### Written exercise
Reproduce the text lines of each entry below verbatim, leaving the images out of your output.

### Input material
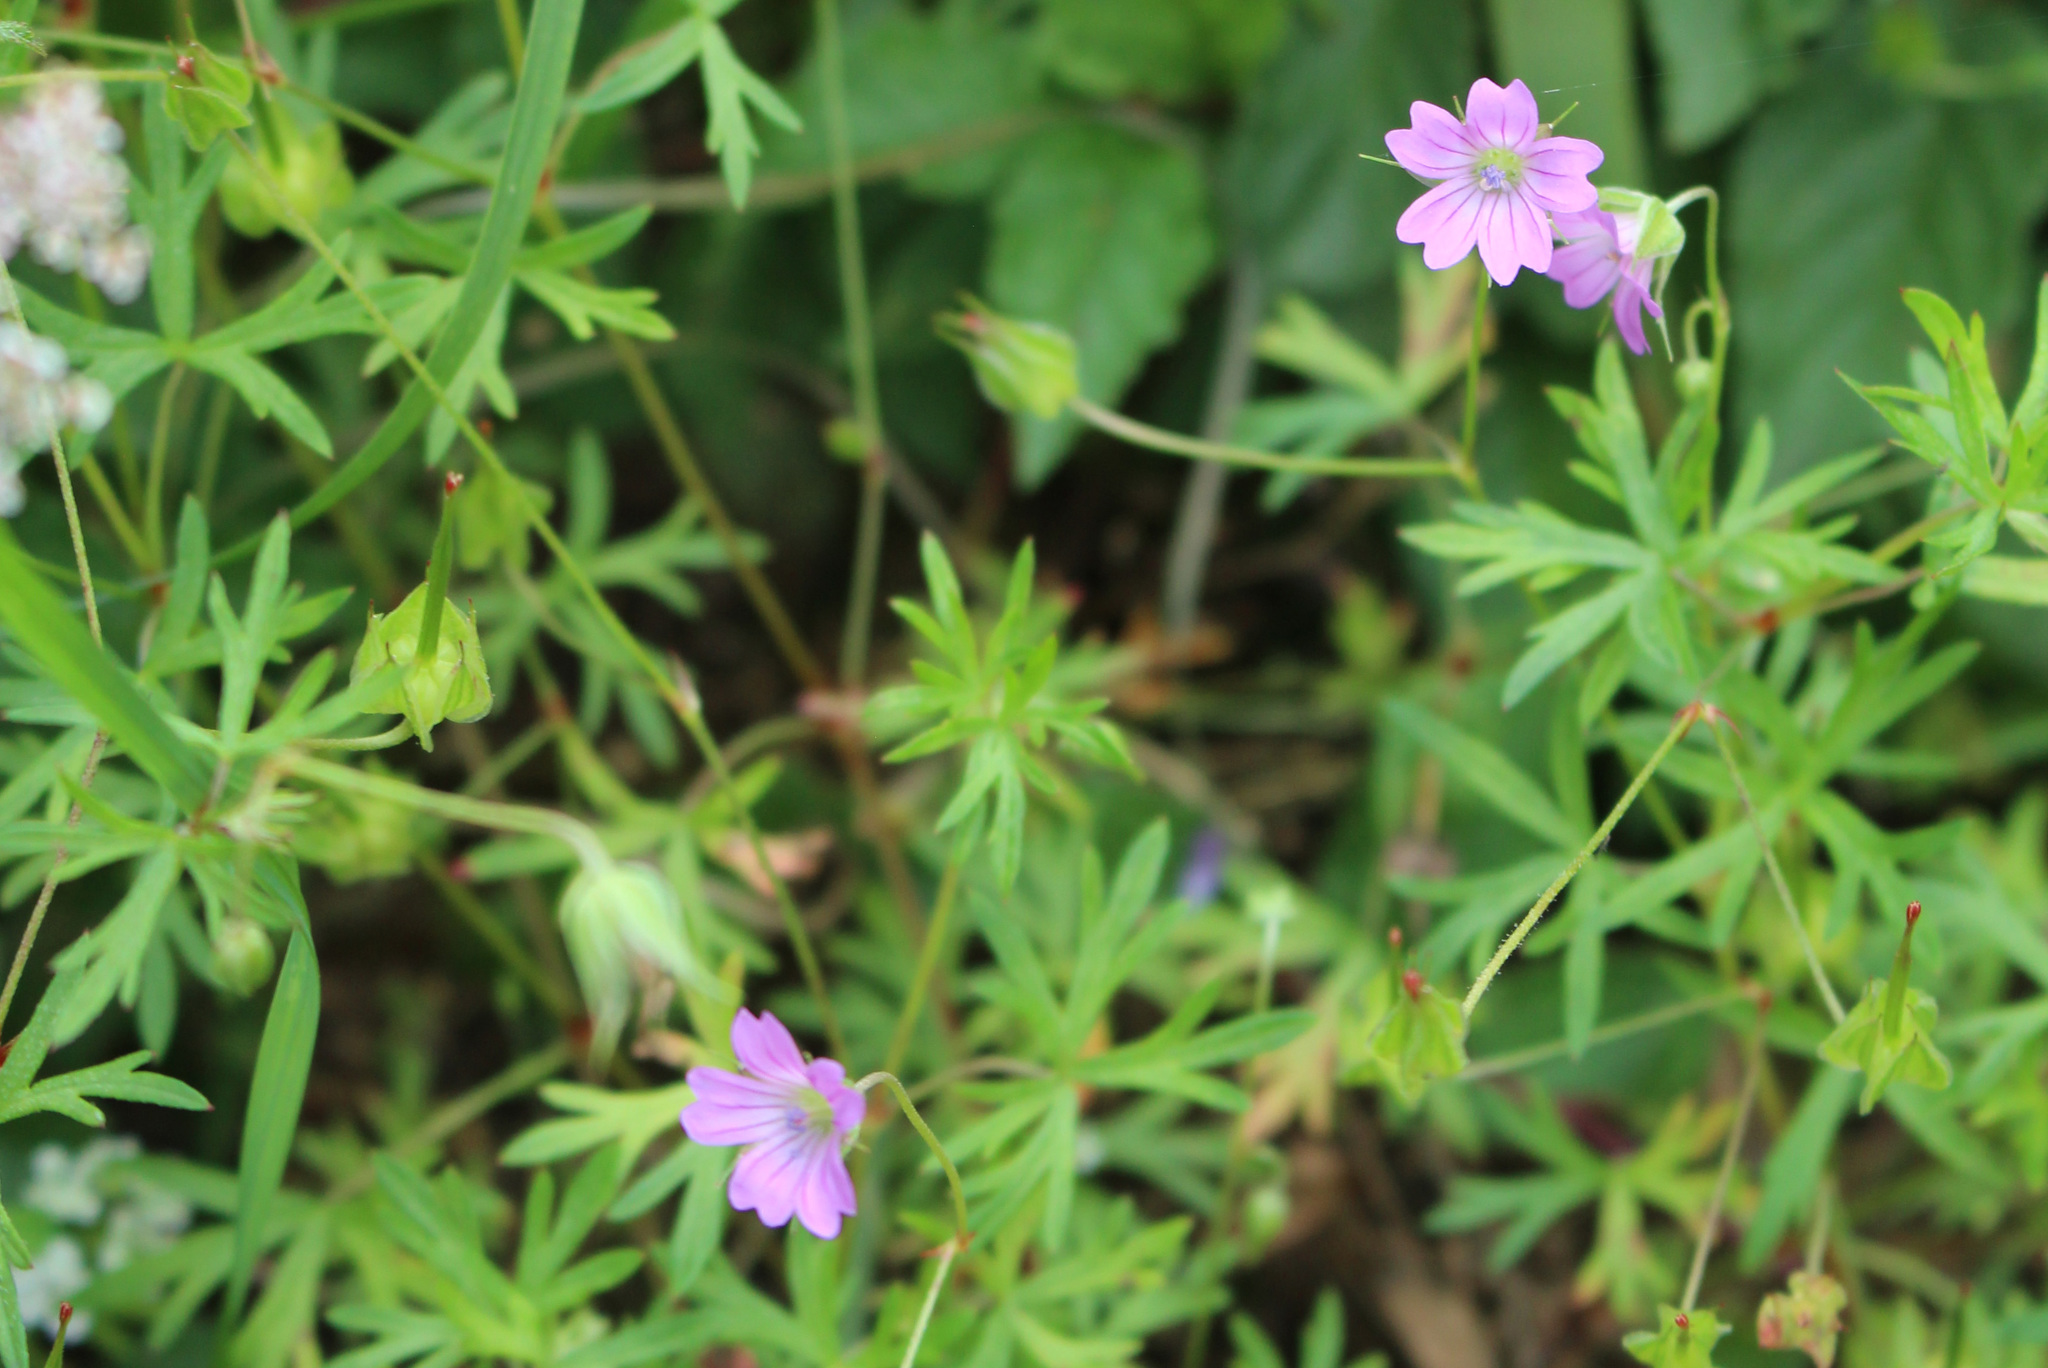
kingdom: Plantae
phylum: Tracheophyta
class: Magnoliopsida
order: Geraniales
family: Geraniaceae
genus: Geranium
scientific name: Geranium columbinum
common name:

### Result of this exercise
kingdom: Plantae
phylum: Tracheophyta
class: Magnoliopsida
order: Geraniales
family: Geraniaceae
genus: Geranium
scientific name: Geranium columbinum
common name:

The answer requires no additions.